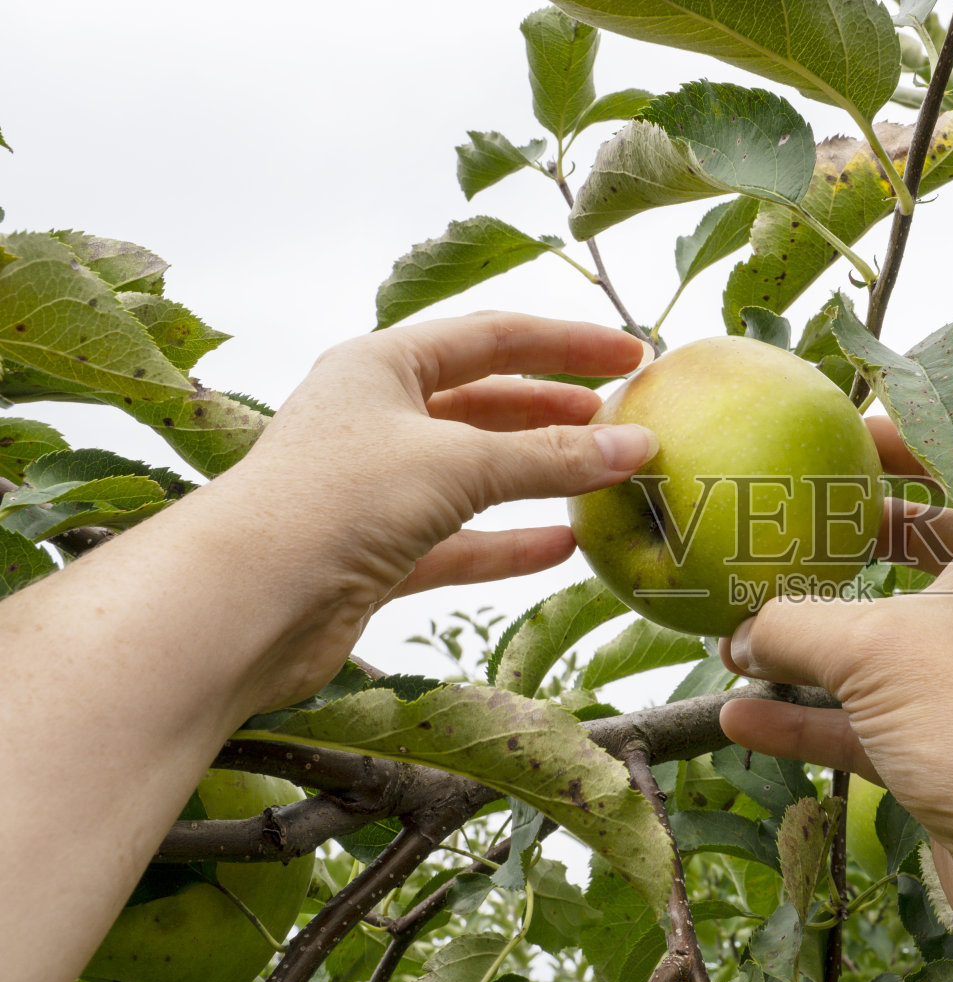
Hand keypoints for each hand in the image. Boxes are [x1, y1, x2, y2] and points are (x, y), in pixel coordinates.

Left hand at [204, 311, 654, 711]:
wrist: (245, 603)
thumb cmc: (337, 500)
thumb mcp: (457, 463)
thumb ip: (550, 459)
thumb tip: (637, 446)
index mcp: (381, 367)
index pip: (492, 338)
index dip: (567, 344)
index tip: (633, 356)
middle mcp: (375, 419)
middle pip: (485, 404)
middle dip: (556, 414)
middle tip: (625, 422)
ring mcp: (376, 489)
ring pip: (475, 475)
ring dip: (539, 478)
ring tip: (605, 479)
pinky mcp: (377, 554)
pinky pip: (459, 541)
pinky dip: (509, 543)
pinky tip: (563, 546)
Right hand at [719, 429, 952, 976]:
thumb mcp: (874, 648)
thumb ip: (794, 627)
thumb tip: (739, 631)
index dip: (919, 442)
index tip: (852, 436)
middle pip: (923, 553)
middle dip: (853, 541)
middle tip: (787, 525)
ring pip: (881, 646)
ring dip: (811, 641)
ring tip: (739, 627)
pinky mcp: (944, 752)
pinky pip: (862, 722)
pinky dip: (806, 717)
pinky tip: (740, 714)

:::

- WHAT YOU SHOULD DO:
Copy the entries precisely, images excluded.

- RESPONSE:
Hand keypoints for each hand in the image. Boxes are [x1, y1, x2, y2] and points are (x, y), in pixel coordinates.

Left hand at [204, 311, 654, 711]:
wrist: (245, 603)
thumb cmc: (337, 500)
thumb mcp: (457, 463)
thumb ip: (550, 459)
thumb tip: (637, 446)
index mcp: (381, 367)
index pip: (492, 338)
index dip: (567, 344)
index tip: (633, 356)
middle mcp: (375, 419)
middle pip: (485, 404)
middle dip: (556, 414)
middle tip: (625, 422)
ring mcp: (376, 489)
ring pip: (475, 475)
ring dip: (539, 478)
ring tip: (605, 479)
pinky mcp: (377, 554)
pinky pip: (459, 541)
pinky dip: (509, 543)
pinky tip: (563, 546)
Right hand at [719, 429, 952, 976]:
thumb mcp: (874, 648)
thumb ip: (794, 627)
thumb tip: (739, 631)
index dip: (919, 442)
index tip: (852, 436)
middle pip: (923, 553)
middle dip: (853, 541)
middle tip: (787, 525)
ring pip: (881, 646)
ring dip: (811, 641)
ring tip: (739, 627)
pinky mcp: (944, 752)
pinky pip: (862, 722)
pinky dip: (806, 717)
pinky tip: (740, 714)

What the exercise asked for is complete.